Problem description: The lines below that include the word "pixels" are to be reported.

Records to use:
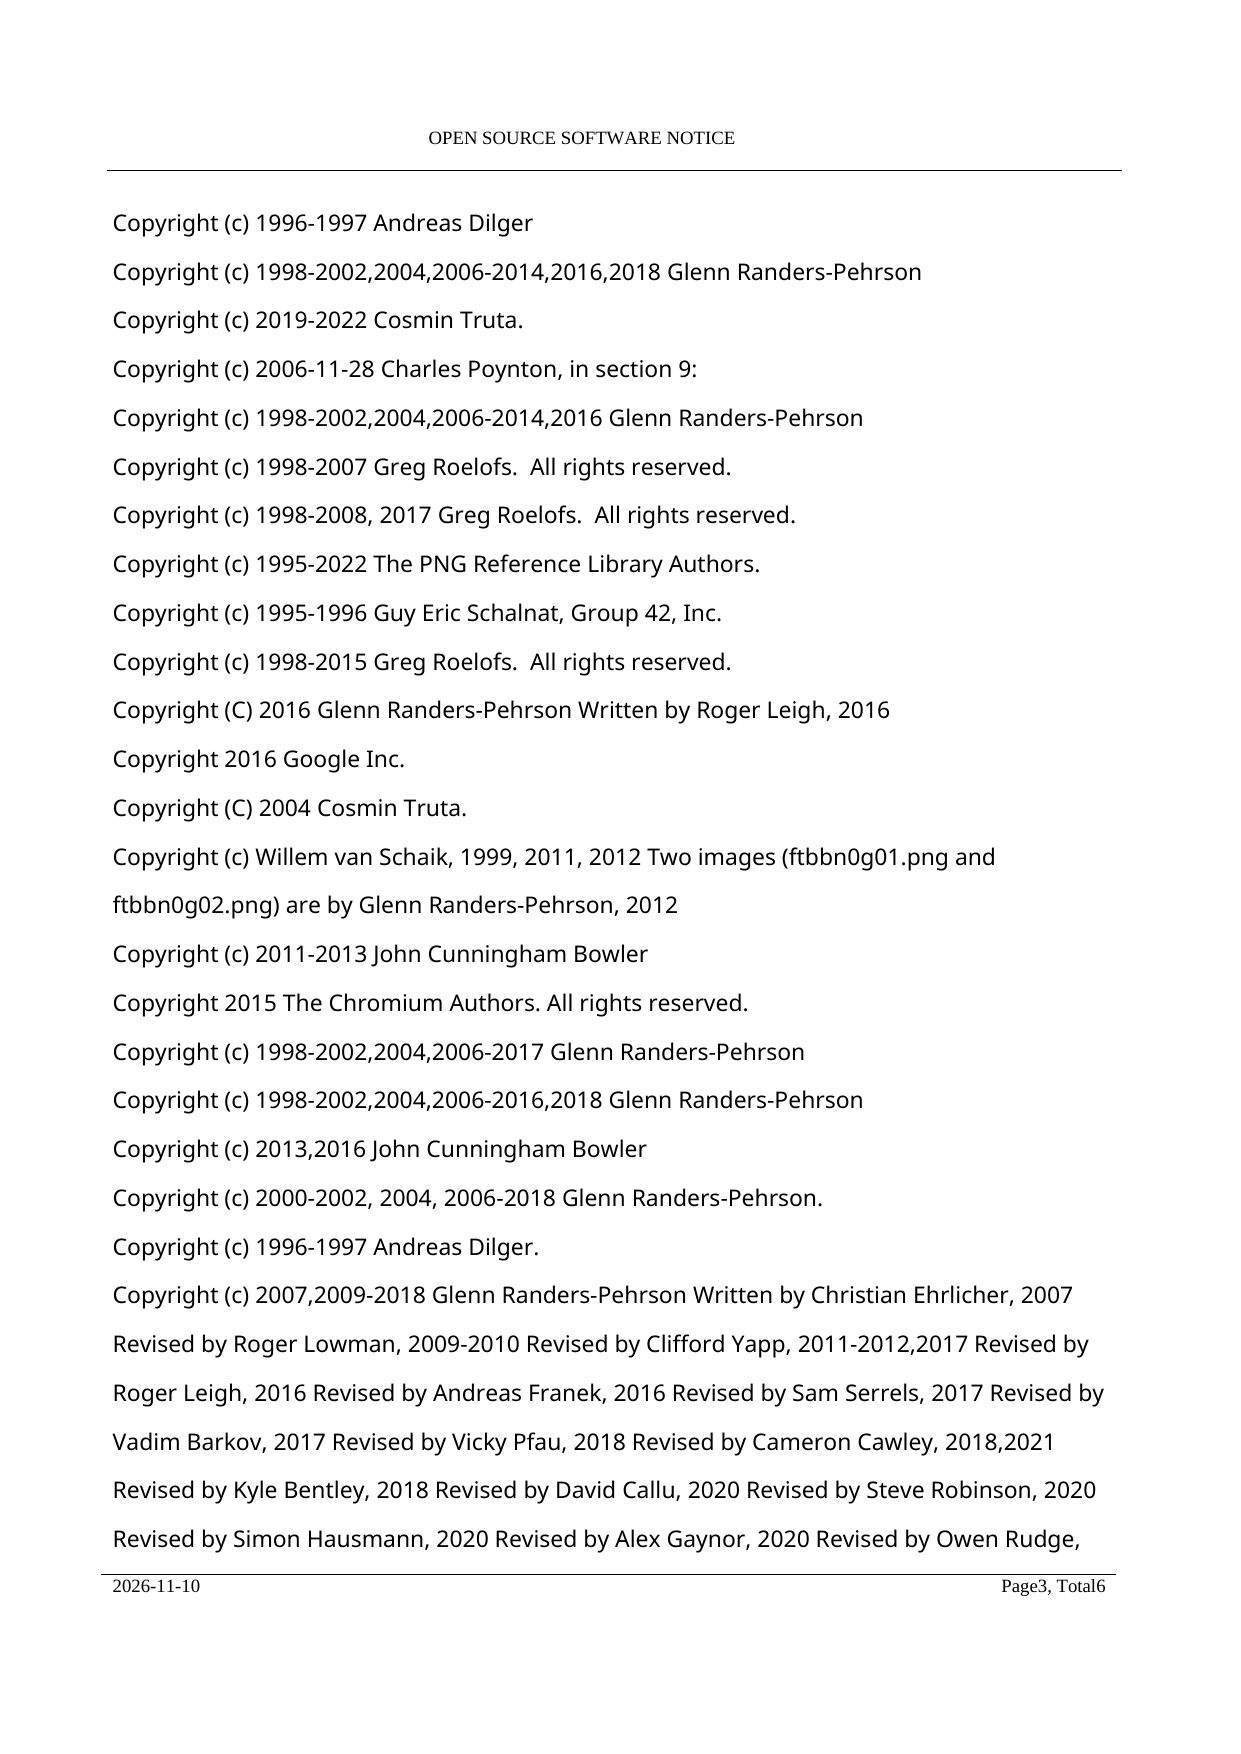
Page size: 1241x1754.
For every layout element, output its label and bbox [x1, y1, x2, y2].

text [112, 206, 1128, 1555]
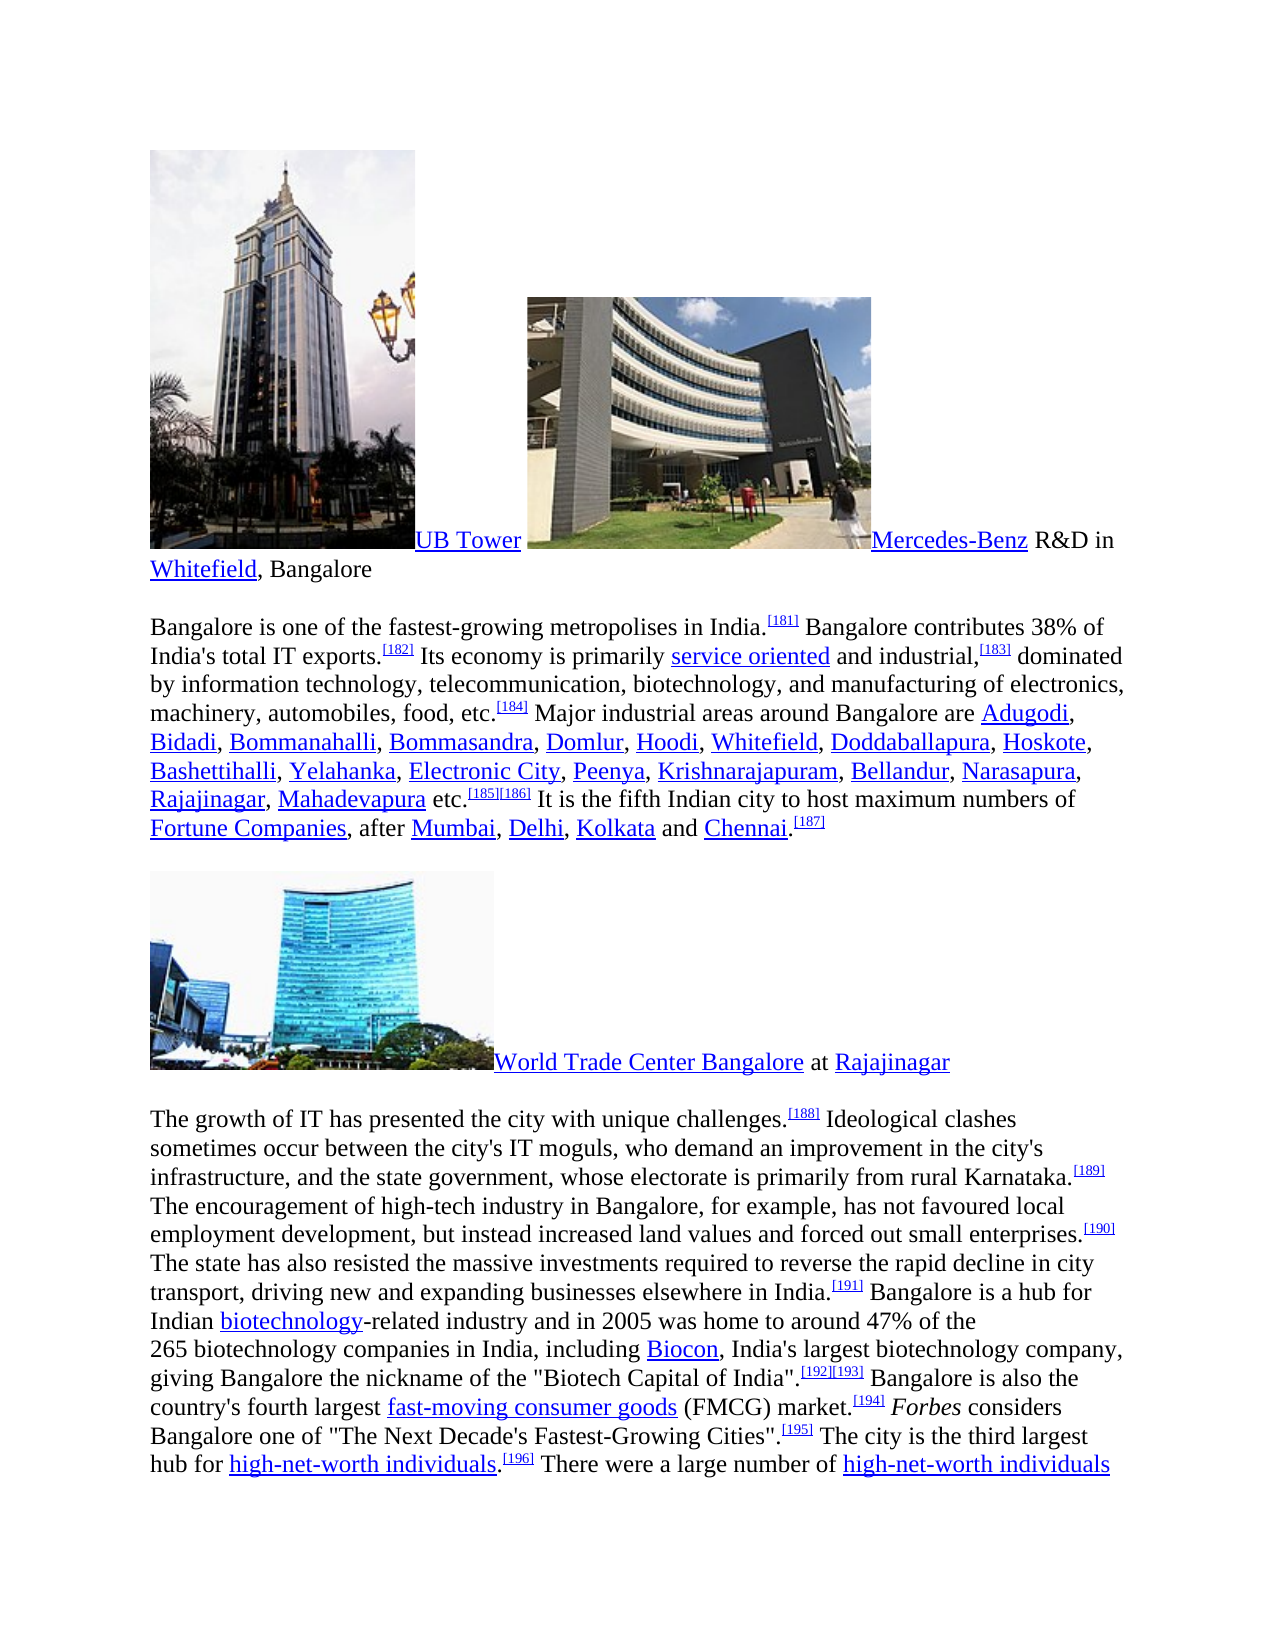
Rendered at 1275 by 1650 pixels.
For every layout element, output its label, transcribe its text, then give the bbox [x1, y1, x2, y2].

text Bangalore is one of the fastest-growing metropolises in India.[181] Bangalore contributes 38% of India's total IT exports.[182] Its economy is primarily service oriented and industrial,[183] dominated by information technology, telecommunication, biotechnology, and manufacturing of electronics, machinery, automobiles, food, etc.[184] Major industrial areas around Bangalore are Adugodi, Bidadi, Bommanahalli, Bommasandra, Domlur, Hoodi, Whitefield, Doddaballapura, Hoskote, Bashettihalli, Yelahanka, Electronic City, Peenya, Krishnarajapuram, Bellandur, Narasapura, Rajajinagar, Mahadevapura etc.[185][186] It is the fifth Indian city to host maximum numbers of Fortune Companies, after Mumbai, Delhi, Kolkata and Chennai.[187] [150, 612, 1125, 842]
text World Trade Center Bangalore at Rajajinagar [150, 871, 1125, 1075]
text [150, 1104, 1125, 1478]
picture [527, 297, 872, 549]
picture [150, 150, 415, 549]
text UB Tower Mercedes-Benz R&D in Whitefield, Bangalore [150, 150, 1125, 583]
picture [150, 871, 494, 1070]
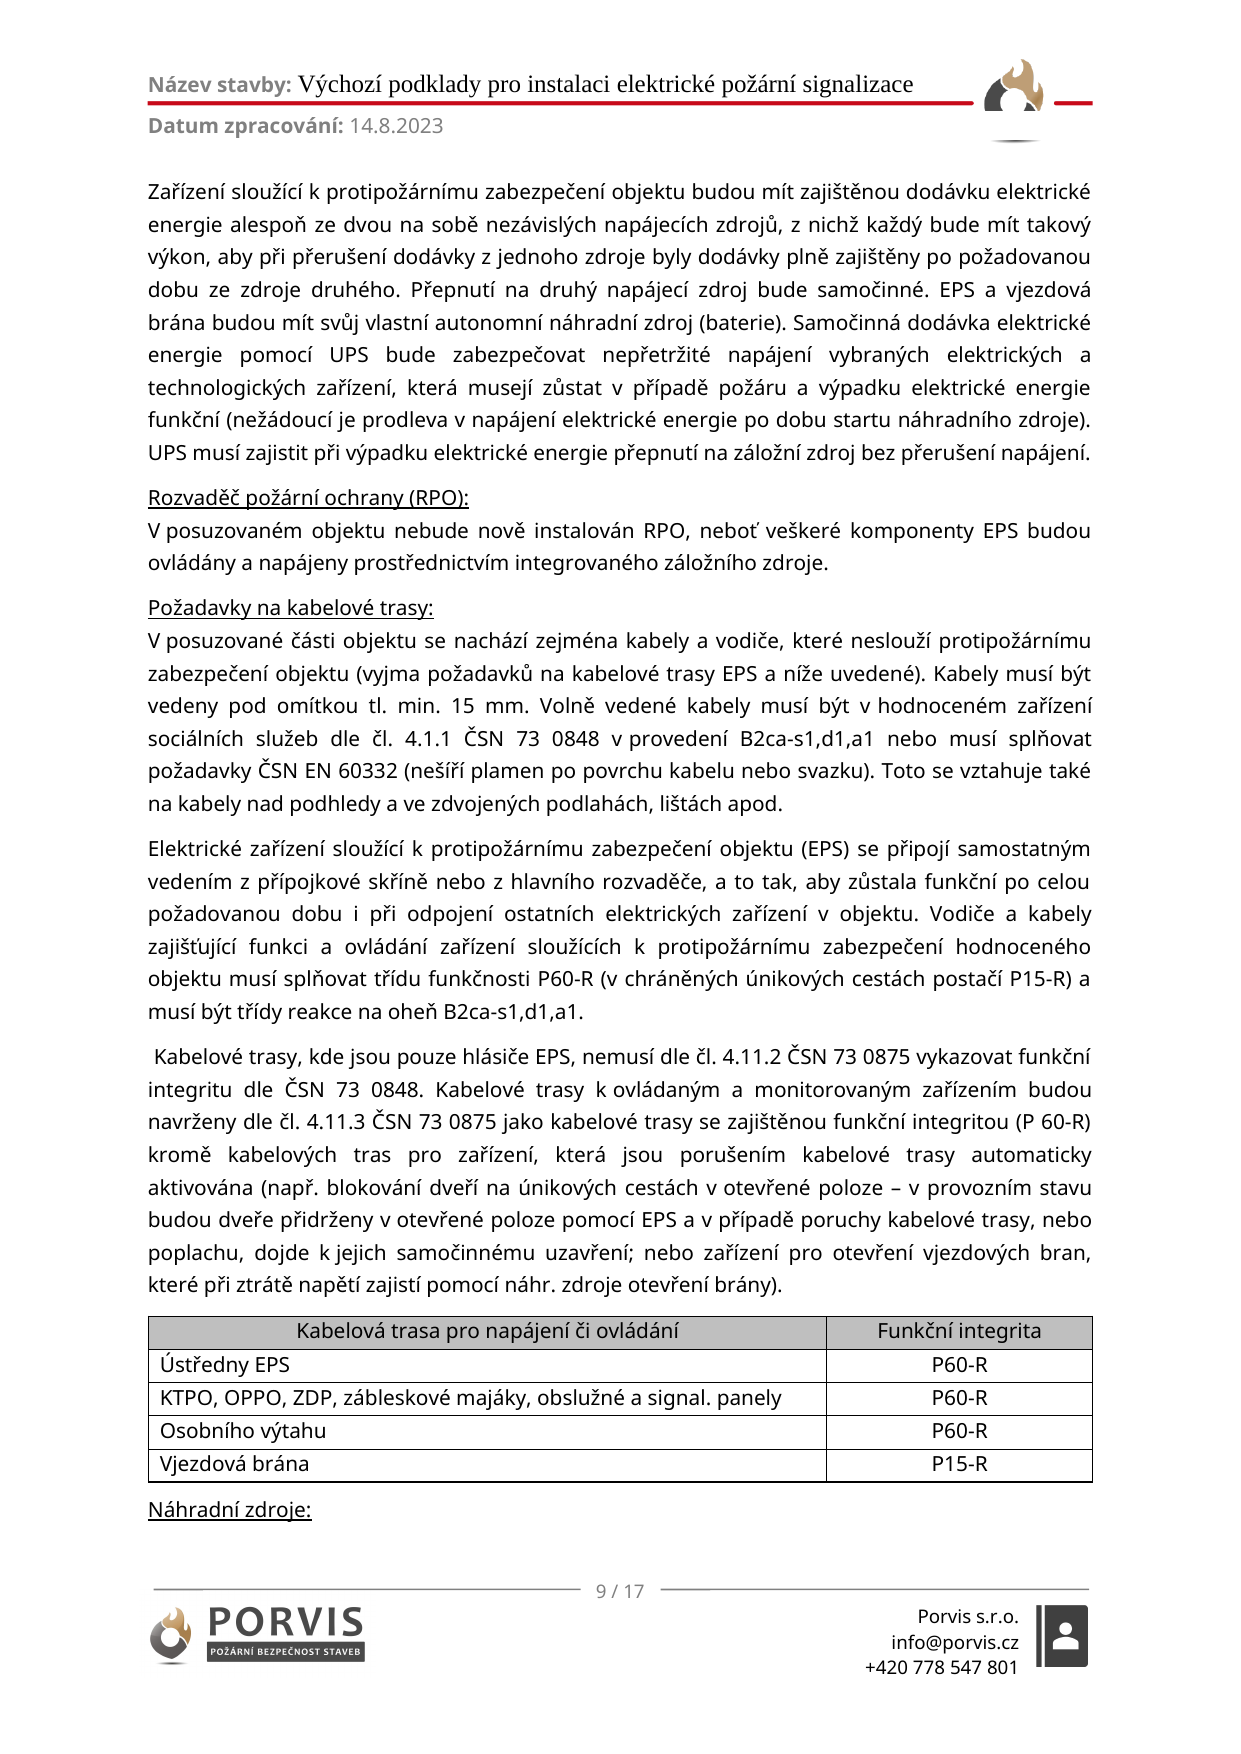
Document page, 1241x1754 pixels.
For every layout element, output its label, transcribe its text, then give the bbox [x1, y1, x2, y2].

Answer below:
Rendered at 1275 by 1650 pixels.
Document page, 1241x1754 pixels.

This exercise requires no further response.